I’m embarrassed to admit that, for me, “War and Peace” was almost indecipherable. Of course, when I was reading it, I’d been in chemotherapy for three months and really had no brain left to keep track of all those multisyllabic names. Maybe the characters had been “Smith” or “Clark” I would have had an easier time of it. As for Faulkner, I won’t go near him. I felt stupid enough struggling with W&P.

I’m glad to see someone else mention “Fifty Shades of Gray.” I know it doesn’t really qualify as the hardest book to read, but certainly ranks near the top of the Worthless Books to Read list.

What!! :eek: I first read *Zen and the Art . . . *in a single night, unable to put it down. And I read it again (something I very rarely do with any novel). It was a major best seller, too. I don’t think I was the only person who really liked it.

I’ll admit to not having attempted many difficult books. I read Joyce’s Ulysses when I was in my 20s. It was a struggle and there wasn’t much reward, but I finished it and convinced myself at the time that I understood it fairly well. Finnegan’s Wake is incomprehensible to me, the most incomprehensible book I have attempted to read. There are parts of it that are a pleasure to read, I mean sentences or at most paragraphs, pleasurable just for the wordplay and the rhythm. The quote that poster FinnAgain uses for a sig is an example of this. It’s fun in a Gertrude Stein kind of way. I just have been unable to absorb any meaning out of any consecutive paragraphs or pages.

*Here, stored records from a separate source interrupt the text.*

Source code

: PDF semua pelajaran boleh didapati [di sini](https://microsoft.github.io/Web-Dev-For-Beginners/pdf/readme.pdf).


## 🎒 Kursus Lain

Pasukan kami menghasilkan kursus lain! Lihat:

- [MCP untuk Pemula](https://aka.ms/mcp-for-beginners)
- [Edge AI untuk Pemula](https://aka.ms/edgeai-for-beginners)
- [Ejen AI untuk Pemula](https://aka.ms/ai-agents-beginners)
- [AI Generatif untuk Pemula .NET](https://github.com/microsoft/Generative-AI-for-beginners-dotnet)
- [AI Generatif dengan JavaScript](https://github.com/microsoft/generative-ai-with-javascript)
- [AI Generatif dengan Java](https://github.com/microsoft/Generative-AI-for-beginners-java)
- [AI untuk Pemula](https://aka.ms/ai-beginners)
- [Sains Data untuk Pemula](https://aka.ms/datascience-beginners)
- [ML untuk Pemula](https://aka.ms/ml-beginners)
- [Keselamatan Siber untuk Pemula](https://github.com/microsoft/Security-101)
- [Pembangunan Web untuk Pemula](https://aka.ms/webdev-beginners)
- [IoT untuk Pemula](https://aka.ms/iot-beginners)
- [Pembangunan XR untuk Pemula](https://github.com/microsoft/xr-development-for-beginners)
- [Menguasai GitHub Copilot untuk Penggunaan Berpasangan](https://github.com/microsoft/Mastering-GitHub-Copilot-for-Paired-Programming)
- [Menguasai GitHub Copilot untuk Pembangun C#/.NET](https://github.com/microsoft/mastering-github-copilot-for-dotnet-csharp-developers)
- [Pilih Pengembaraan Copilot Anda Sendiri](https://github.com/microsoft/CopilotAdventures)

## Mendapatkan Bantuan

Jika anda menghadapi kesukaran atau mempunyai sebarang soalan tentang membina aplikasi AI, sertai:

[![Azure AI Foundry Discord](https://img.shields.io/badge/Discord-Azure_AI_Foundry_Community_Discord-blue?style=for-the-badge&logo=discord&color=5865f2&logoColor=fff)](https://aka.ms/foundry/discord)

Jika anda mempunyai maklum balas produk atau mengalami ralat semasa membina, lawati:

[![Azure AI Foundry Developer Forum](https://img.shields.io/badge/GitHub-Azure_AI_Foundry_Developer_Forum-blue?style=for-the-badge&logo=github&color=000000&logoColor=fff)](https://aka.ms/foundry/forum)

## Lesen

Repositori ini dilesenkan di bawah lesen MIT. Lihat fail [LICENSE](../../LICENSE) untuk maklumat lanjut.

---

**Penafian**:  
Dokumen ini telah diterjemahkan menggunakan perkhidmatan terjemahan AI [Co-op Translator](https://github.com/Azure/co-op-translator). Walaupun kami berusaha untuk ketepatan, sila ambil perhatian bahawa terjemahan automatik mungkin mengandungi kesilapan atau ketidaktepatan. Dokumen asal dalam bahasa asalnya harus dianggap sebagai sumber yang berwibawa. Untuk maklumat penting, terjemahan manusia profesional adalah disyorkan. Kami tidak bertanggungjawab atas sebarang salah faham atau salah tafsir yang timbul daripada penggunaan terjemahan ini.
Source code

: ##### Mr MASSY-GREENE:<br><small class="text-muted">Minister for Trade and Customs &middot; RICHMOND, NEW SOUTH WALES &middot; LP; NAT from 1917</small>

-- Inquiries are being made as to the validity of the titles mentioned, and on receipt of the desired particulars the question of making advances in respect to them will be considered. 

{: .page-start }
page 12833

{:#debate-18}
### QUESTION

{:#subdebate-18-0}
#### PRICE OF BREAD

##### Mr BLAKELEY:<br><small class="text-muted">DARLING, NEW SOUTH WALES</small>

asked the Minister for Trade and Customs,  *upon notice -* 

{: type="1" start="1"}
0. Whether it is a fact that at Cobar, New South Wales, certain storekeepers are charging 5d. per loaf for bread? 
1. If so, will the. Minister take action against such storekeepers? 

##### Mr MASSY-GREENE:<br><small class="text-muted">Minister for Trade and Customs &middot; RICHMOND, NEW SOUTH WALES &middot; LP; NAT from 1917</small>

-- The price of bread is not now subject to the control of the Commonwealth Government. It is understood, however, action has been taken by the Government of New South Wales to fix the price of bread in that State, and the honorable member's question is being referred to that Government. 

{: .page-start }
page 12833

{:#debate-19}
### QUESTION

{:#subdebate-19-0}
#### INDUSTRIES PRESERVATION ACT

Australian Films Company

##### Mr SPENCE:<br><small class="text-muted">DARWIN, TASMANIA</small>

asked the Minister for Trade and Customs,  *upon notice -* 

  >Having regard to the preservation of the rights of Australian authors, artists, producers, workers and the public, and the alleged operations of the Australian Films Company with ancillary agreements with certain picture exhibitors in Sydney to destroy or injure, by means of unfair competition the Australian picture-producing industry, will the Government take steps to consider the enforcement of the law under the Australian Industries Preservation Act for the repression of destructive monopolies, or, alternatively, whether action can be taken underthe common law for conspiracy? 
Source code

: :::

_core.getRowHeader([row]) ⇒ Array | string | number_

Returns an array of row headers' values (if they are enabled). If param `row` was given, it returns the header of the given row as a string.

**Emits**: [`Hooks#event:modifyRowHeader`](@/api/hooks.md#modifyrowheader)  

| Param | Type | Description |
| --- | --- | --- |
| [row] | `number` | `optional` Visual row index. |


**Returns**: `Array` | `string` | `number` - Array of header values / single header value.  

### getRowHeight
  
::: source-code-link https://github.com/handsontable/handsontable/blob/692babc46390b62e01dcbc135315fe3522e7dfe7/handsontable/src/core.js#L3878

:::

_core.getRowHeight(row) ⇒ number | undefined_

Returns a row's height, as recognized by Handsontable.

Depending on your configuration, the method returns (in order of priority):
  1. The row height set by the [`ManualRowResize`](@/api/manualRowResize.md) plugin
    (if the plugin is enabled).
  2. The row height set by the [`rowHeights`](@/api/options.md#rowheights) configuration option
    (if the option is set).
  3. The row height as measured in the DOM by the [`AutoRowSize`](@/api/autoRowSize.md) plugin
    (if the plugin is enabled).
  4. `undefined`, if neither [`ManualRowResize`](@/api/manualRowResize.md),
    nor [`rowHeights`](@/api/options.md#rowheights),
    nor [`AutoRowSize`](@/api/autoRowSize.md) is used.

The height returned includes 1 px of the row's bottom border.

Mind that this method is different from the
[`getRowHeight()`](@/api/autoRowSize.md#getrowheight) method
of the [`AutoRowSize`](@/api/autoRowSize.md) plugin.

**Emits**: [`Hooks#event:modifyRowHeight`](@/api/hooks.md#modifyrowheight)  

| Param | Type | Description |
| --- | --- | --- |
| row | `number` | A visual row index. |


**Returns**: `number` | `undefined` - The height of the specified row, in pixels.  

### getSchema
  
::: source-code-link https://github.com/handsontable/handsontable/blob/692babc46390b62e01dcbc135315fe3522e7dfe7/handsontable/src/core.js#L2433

Infinite Jest, while difficult, I found understandable and rewarding enough to have reread.

I’m convinced that I have become a somewhat lazy reader in my late 50s. I still read a lot, but challenging fiction is too much work. I guess this means that my plans to read some important old classics in my old age will probably not work out.

Oh yeah. I have a copy, barely cracked it because it’s so intimidating. And I am an obsessive person who needs to read and understand every word.
Oh, and to nitpick (multiple posts):

The book is Finnegans Wake

The song is Finnegan’s Wake

It’s easy to remember. The title that rapes the rules of grammar is the work that rapes the English language. :dubious:

I know it’s not a book, but I’m still surprised nobody has mentioned the Time Cube yet.

Or you never been to Mississippi. :cool::eek:

Does anybody remember the old 50’s movie “The Young Lions”?
In the flick, Montgomery Cliff plays a Jewish corporal who is being hassled by his company sergeant. The sergeant spies a copy of “Ulysses” in Cliff’s footlocker, and yells at him “that’s a dirty book-get rid of it”.
It always made me wonder how an army DI/sergeant would have known anything about such a weird book as “Ulysses”-much less browbeat a private for having a copy.

No, that’s actually pretty accurate. Ulysses was at the center of a major censorship controversy so many people who had never read it knew it was a “dirty” book.

My response would be: “You would throw out a book about the guy who helped win the Civil War? Commie!”

Or alternatively, the book about the guy who spent 20 years at sea due to hubris.

Foucault’s Pendulum, by Umberto Eco. It’s one of my very favorite books, and has helped shaped my world-view, but it is extremely allusive and abstruse and thus challenging. Doesn’t help that it starts in medias res with a narrator who may or may not be experiencing a psychotic break. It’s worth slogging through, though, and there is in fact a decent plot.